__Aim of the task__: Find all lines below containing the string "laptop" and return them.

__Dataset__:

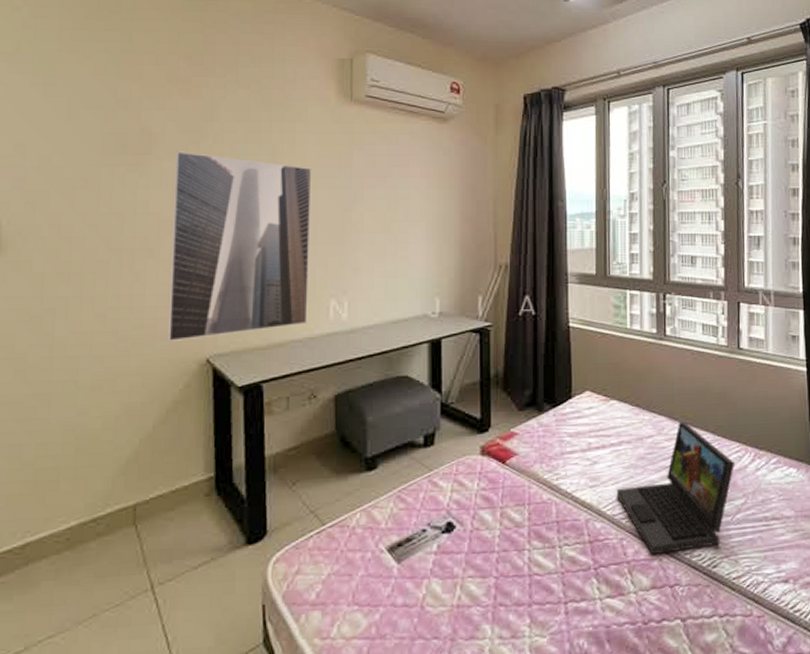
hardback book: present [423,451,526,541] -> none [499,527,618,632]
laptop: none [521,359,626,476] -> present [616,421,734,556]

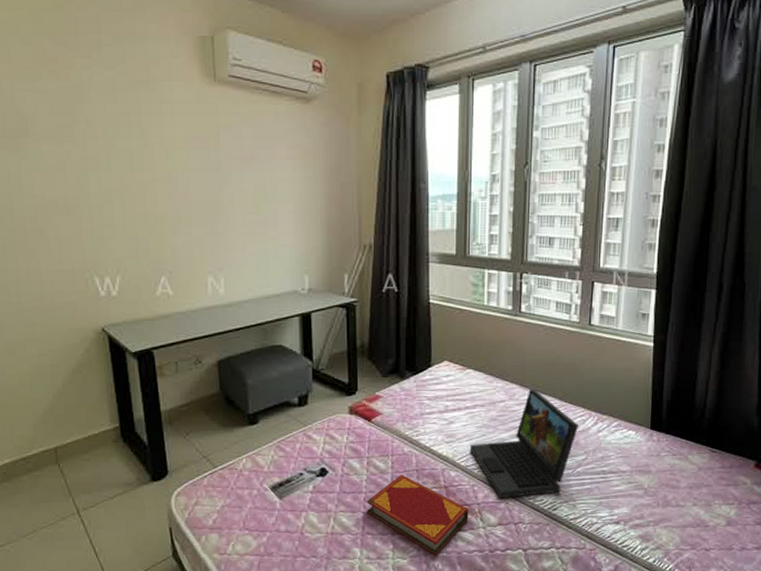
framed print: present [167,151,312,342] -> none [52,134,189,313]
hardback book: none [499,527,618,632] -> present [366,474,469,556]

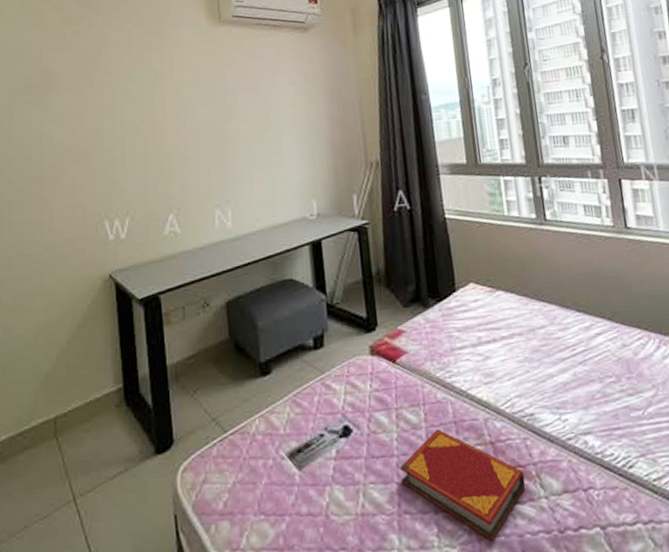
laptop: present [469,389,578,499] -> none [513,309,639,456]

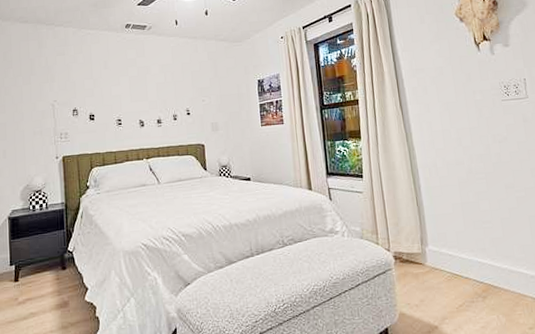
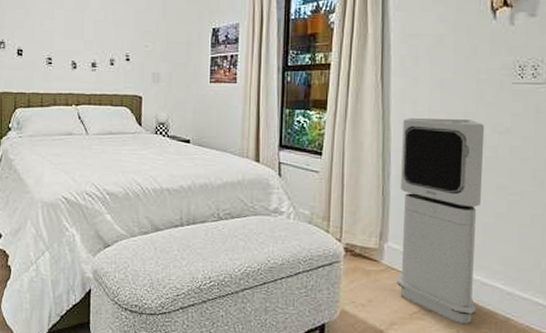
air purifier: none [422,133,509,309] -> present [396,118,485,324]

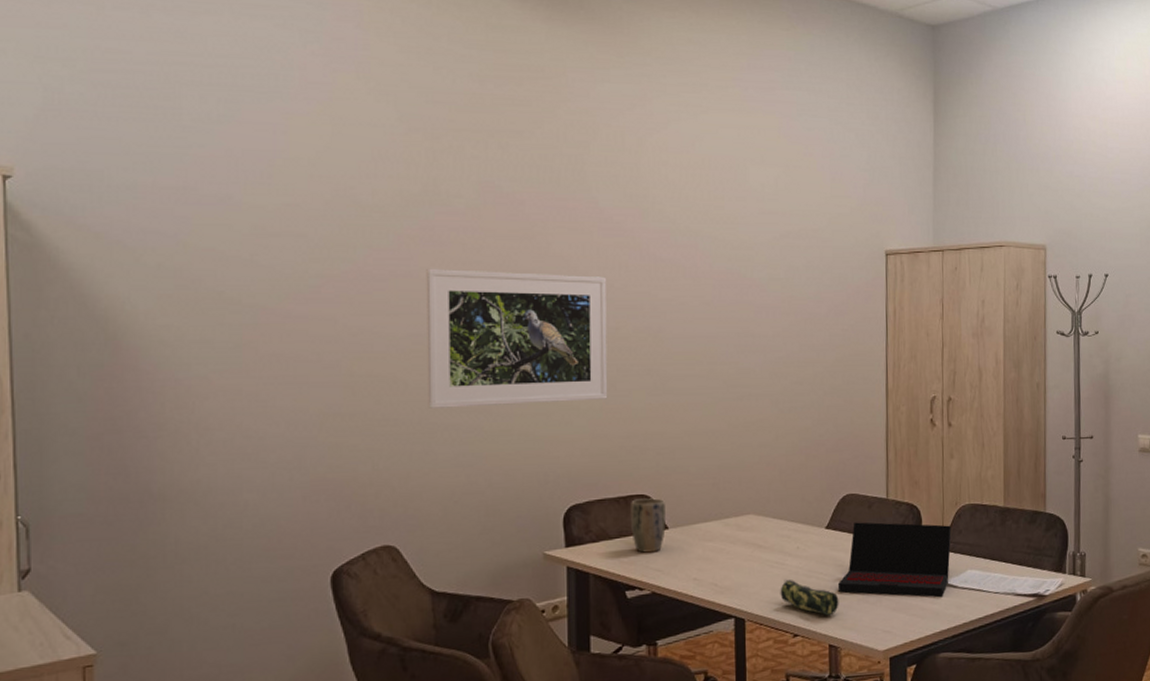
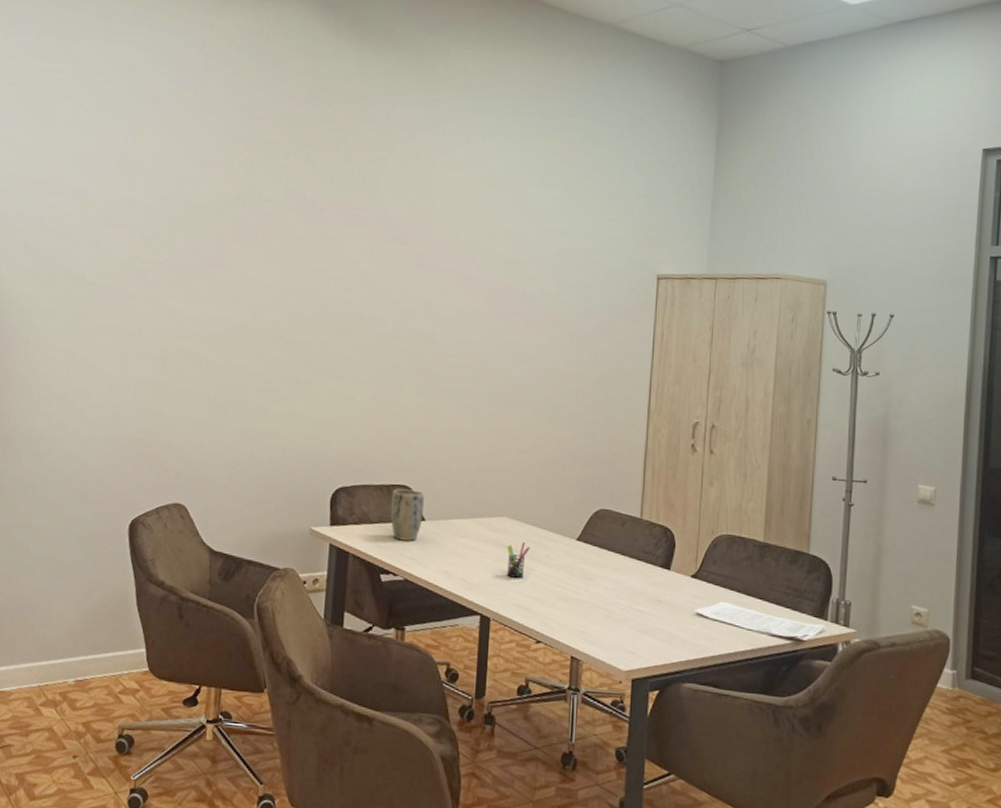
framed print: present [426,268,608,409] -> none [224,261,389,393]
pen holder: none [755,537,780,576] -> present [506,541,530,579]
pencil case: present [780,579,839,616] -> none [526,584,585,628]
laptop: present [837,522,952,598] -> none [584,538,706,626]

__Result of this exercise__:
laptop: none [521,359,626,476] -> present [616,421,734,556]
laptop: present [469,389,578,499] -> none [513,309,639,456]
laptop: present [837,522,952,598] -> none [584,538,706,626]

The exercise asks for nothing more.